How to use this HSA vs FSA calculator
Select your HDHP coverage type (self-only or family — only matters for HSA limits), enter your age (55+ unlocks the $1,000 HSA catch-up), pick your federal marginal tax bracket, enter your state income tax rate, your planned contribution amount, and whether the contribution will be made via payroll deduction (which saves the 7.65% FICA tax) or direct deposit (no FICA savings).
The calculator shows total tax savings under HSA (federal + state + FICA where applicable) versus FSA (always payroll-deducted, so always saves FICA). It also displays the 2027 contribution limit applicable to you, plus a side-by-side feature comparison of rollover treatment, investability, account ownership, and qualifying expenses.
Which account is right for you?
Choose HSA if: you have access to an HDHP at work or via the marketplace, you can afford the higher HDHP deductible, you want a long-term retirement health-care fund, you're financially able to pay current medical expenses out of pocket (letting HSA invested balances grow), or you're a high earner who has maxed other tax-advantaged accounts. The HSA is the only account that combines pre-tax in, tax-free growth, and tax-free out.

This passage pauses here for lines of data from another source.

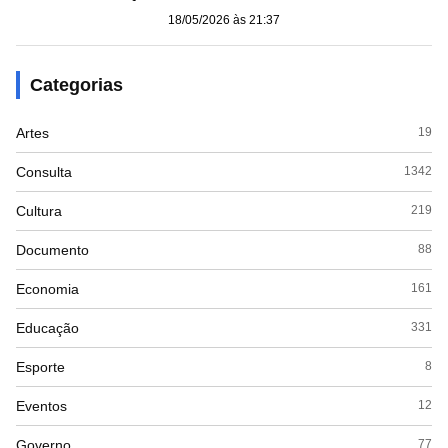
18/05/2026 às 21:37
Categorias
Artes
19
Consulta
1342
Cultura
219
Documento
88
Economia
161
Educação
331
Esporte
8
Eventos
12
Governo
77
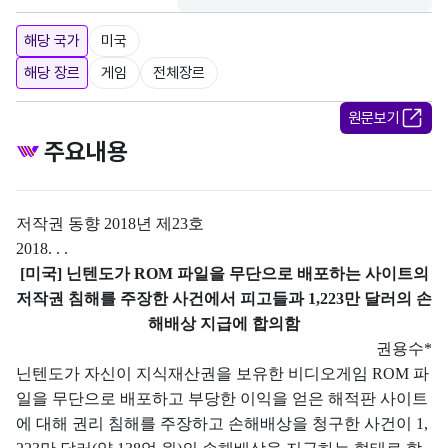
해당 국가
미국
해당 장르
게임
전체장르
원문보기
주요내용
저작권 동향
2018
년 제
23
호
2018. . .
[
미국
]
닌텐도가
ROM
파일을 무단으로 배포하는 사이트의
저작권 침해를 주장한 사건에서 피고들과
1,223
만 달러의 손
해배상 지급에 합의함
권용수
*
닌텐도가 자신이 지식재산권을 보유한 비디오게임
ROM
파
일을 무단으로 배포하고 부당한 이익을 얻은 해적판 사이트
에 대해 권리 침해를 주장하고 손해배상을 청구한 사건이
1,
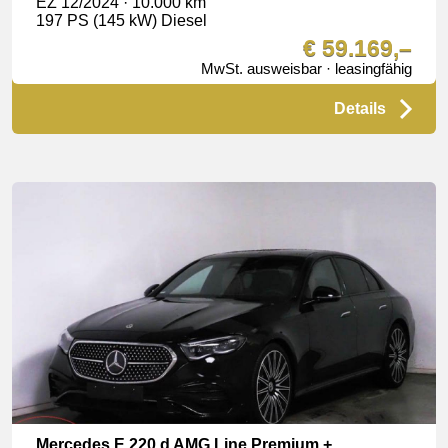
EZ 12/2024 · 10.000 km
197 PS (145 kW) Diesel
€ 59.169,–
MwSt. ausweisbar · leasingfähig
Details
Mercedes E 220 d AMG Line Premium +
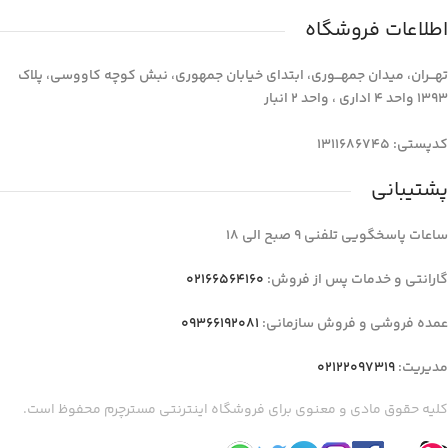
اطلاعات فروشگاه
تهـــران، میدان جمهـــوری، ابتدای خیابان جمهوری، نبش کوچه کاووسی، پلاک
1393 واحد 4 اداری ، واحد 2 انبار
کدپستی: 1311686745
پشتیبانی
ساعات پاسخگویی تلفنی 9 صبح الی 18
گارانتی و خدمات پس از فروش:
02166564160
عمده فروشی و فروش سازمانی:
09366192081
مدیریت:
02122097319
کلیه حقوق مادی و معنوی برای فروشگاه اینترنتی مسترچرم محفوظ است.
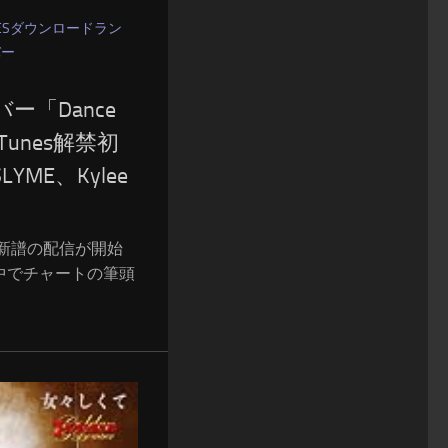
UNESダウンロードラン
バー
ー「Dance
」iTunes解禁初
LYME、Kylee
reでは新譜の配信が開始
中でチャートの筆頭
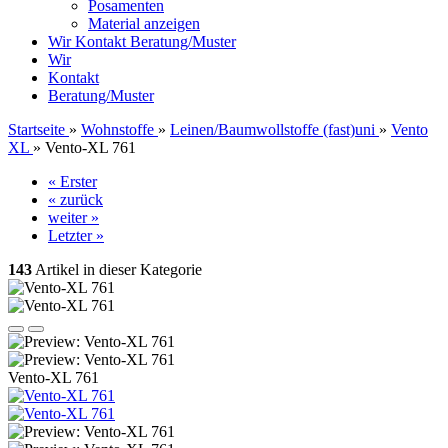
Posamenten
Material anzeigen
Wir
Kontakt
Beratung/Muster
Wir
Kontakt
Beratung/Muster
Startseite
»
Wohnstoffe
»
Leinen/Baumwollstoffe (fast)uni
»
Vento
XL
»
Vento-XL 761
« Erster
« zurück
weiter »
Letzter »
143
Artikel in dieser Kategorie
Vento-XL 761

Choose FSA if: you can't or don't want an HDHP, you have predictable annual medical expenses you'd pay anyway (orthodontia, scheduled procedures, regular dental work, vision), or your employer doesn't offer HDHP+HSA. FSA is "less powerful but still useful" — the FICA savings alone on a maxed $3,400 contribution is ~$260/year, and federal+state income tax savings can push total tax savings above $1,000.
Have both: if your employer offers a Limited Purpose FSA (LPFSA) alongside HDHP+HSA, you can max BOTH — using LPFSA for predictable dental and vision (preserving HSA for retirement) and HSA for everything else. This is the most powerful combination available to most W-2 employees.